Let me know if you give these bars a try! Just writing this post makes me crave one so I’ll be at my freezer if you need me! 👋
- Crust Ingredients:
- 1 ½ tbsp melted virgin coconut oil
- 1 ½ cups Erewhon Organic Cinnamon Brown Rice Cereal
- 2 tbsp cacao powder or cocoa powder
- 2 tbsp maple syrup
- a pinch of salt
- Filling Ingredients:
- 1 cup natural peanut butter
- ¼ cup maple syrup
- ¼ cup melted virgin coconut oil
- ¼ to ½ tsp salt, depending on the saltiness of the peanut butter
- 1 tsp vanilla extract
- Chocolate Topping Ingredients:
- 1/3 cup melted virgin coconut oil
- 1/3 cup cacao or cocoa powder
- 1 tbsp maple syrup
- 1/3 cup unsalted dry-roasted peanuts, chopped, for topping
- Sea salt, for topping, optional
- Line a large loaf tin (see notes) with parchment paper and lightly grease with coconut oil.
- In a bowl, combine the first 5 ingredients for the crust. With a rubber spatula, mash up the cereal until it looks crumby and thoroughly coated. Then, press the crust down into the bottom of the loaf tin. Place it in the freezer while you prepare the filling.

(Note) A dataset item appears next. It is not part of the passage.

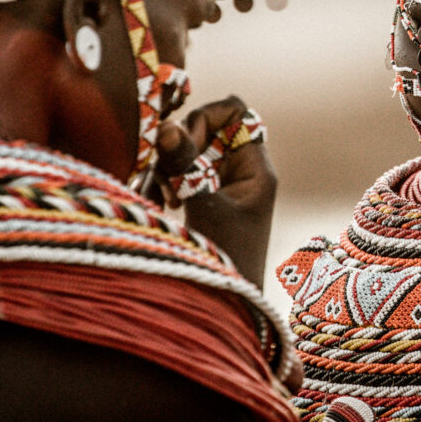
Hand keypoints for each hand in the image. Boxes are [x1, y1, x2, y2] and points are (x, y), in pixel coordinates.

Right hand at [154, 95, 276, 285]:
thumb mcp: (203, 208)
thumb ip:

- In the same bowl, rinsed and wiped clean, combine the next five ingredients. As a precaution, make sure the ingredients for the filling are all room temperature. If the maple syrup or peanut butter are cold then that will make the coconut oil seize up. The mixture should be smooth. Adjust salt to taste.

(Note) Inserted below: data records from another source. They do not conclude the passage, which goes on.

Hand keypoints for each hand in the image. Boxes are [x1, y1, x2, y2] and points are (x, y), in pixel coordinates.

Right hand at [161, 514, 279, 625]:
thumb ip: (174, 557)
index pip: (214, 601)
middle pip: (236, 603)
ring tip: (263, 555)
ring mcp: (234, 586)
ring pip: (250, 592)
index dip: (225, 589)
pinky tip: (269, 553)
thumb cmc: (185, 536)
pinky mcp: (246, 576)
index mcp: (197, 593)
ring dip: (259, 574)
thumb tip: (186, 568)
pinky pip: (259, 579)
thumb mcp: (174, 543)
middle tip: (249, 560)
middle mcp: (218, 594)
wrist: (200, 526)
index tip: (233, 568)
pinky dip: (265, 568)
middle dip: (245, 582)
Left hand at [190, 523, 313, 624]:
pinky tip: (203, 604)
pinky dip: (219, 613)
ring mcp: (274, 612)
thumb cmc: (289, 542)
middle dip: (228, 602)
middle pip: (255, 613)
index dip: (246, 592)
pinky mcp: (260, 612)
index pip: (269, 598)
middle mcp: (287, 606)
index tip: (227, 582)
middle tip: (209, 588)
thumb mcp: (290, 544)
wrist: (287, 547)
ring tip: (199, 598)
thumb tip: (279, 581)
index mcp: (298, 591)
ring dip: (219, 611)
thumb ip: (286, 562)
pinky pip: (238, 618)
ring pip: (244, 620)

- Remove the crust from the freezer and pour the filling on top. Gently swivel the pan so that the filling covers the crust completely and so that the top is flat and even. Now, the filling will set in the freezer for an hour before the final topping.
- After waiting the appropriate amount of time for the filling to solidify, begin making the chocolate topping. Whisk together melted coconut oil, cacao powder, and maple syrup until no clumps remain. Chop the peanuts and keep them at the ready.
- Remove the loaf tin from the freezer and pour the chocolate over the filling. Be warned: it freezes almost instantaneously! While the chocolate is still wet, throw on the peanuts and a sprinkle of sea salt. The chocolate layer will soon solidify from the cold from the loaf tin.
- You may then remove the bars, using the parchment paper to lift them out. Move them to a cutting board and slowly cut into 18-20 squares. If the bars seem melty in any way, do put them back into the freezer for 10 minutes or so. They may fall apart if you try cutting them while soft.
- The peanut butter chocolate dream bars are best stored in the freezer. Pull one out when you want to enjoy a bar and let it sit at room temperature for up to 3-5 minutes. They will soften to an easier-to-bite state. Wait a little longer and the peanut butter filling gets extra oozy and delicious!
Recipe adapted from Oh She Glows Everyday Cookbook Nut-Free Dream Bars.
Thank you to Attune Foods for providing me with Erewhon Organic Cinnamon Brown Rice Cereal to make this recipe possible.
Wow, these look so good! I need to try them 🙂
These look incredible! I cannot wait to try them!
These look so good! I want them right now as I am drooling at my desk!!